→ DIRECTIONS
Rename "pose" to "view" throughout the data below, and reproduce every line otherwise unchanged. Omit the pictures from the answer.

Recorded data
* * * * * * *
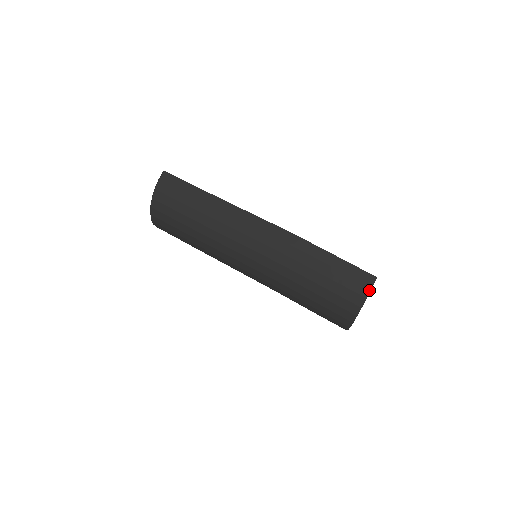
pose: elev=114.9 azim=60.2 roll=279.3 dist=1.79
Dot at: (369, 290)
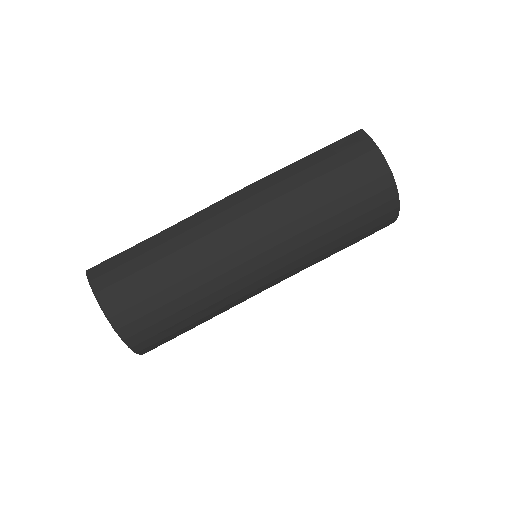
Dot at: (371, 140)
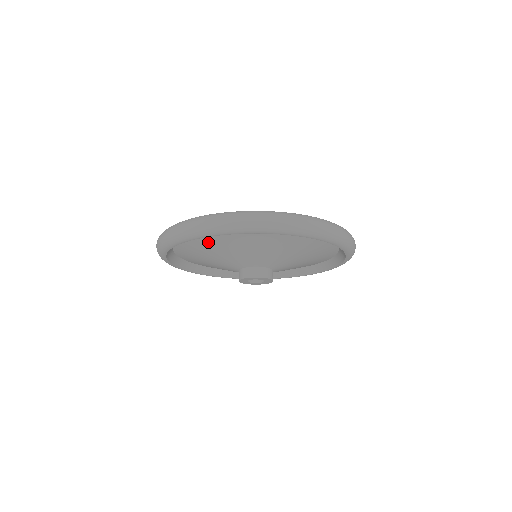
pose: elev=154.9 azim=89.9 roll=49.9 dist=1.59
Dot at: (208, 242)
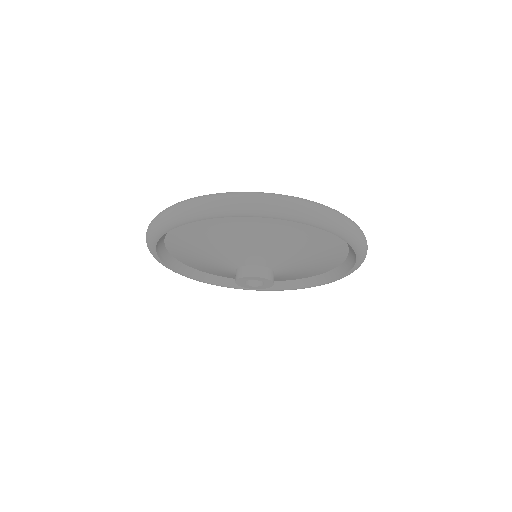
Dot at: (201, 231)
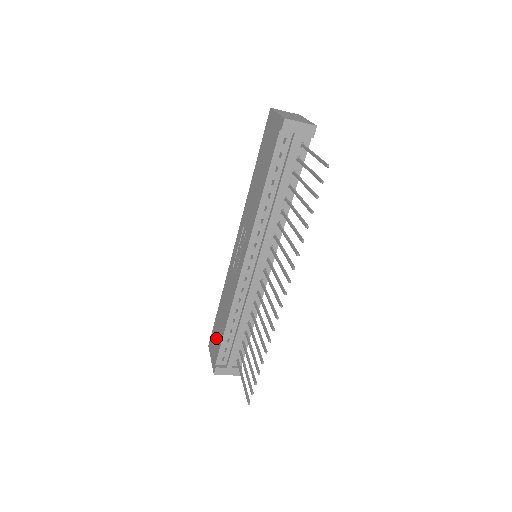
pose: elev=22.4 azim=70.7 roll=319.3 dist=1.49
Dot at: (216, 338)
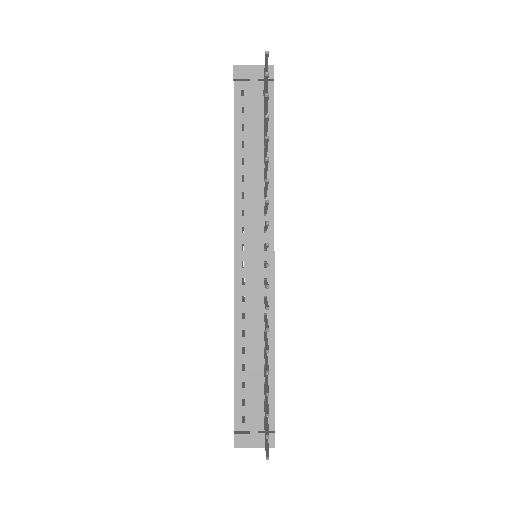
Dot at: occluded
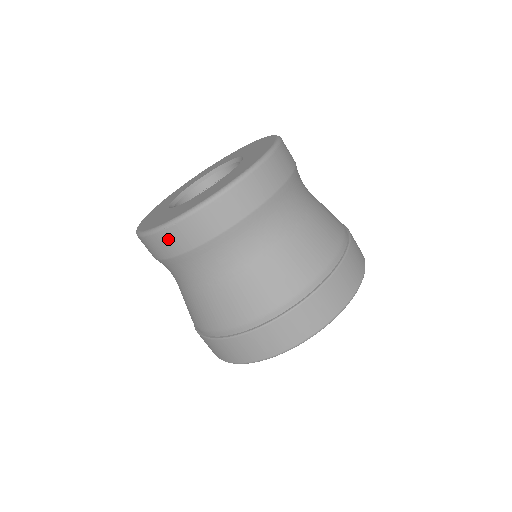
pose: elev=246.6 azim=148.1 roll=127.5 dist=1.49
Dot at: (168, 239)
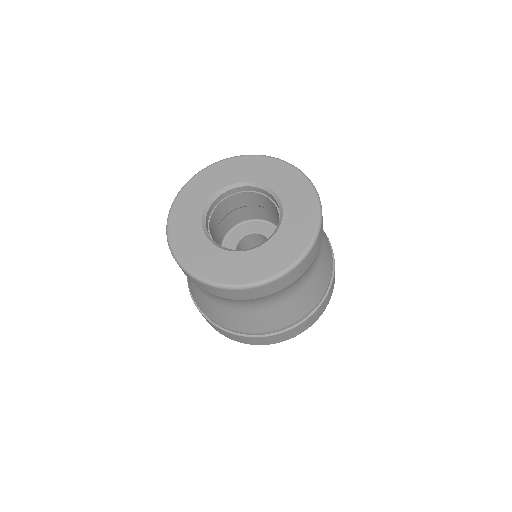
Dot at: (233, 293)
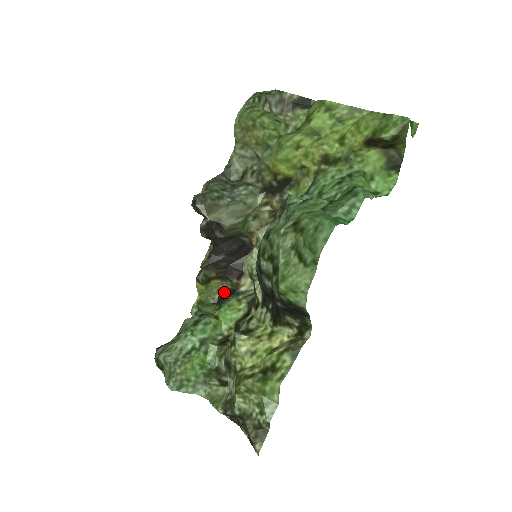
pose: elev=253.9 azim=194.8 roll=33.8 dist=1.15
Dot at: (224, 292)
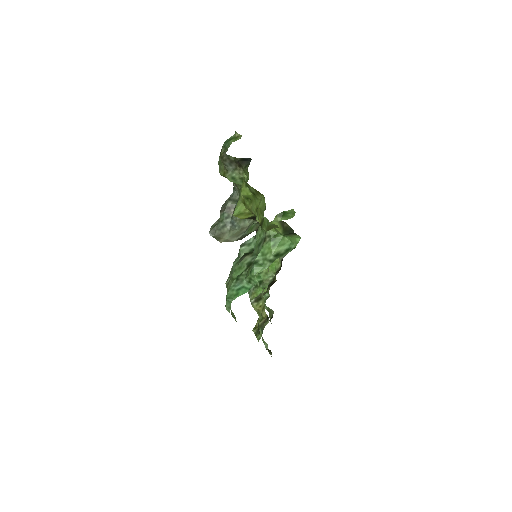
Dot at: occluded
* * * * * * *
→ SOLVED EXERCISE
view: elev=114.9 azim=60.2 roll=279.3 dist=1.79
Dot at: (369, 290)
Dot at: (371, 140)
view: elev=154.9 azim=89.9 roll=49.9 dist=1.59
Dot at: (208, 242)
Dot at: (201, 231)
view: elev=22.4 azim=70.7 roll=319.3 dist=1.49
Dot at: (216, 338)
Dot at: occluded
view: elev=246.6 azim=148.1 roll=127.5 dist=1.49
Dot at: (168, 239)
Dot at: (233, 293)
view: elev=253.9 azim=194.8 roll=33.8 dist=1.15
Dot at: (224, 292)
Dot at: occluded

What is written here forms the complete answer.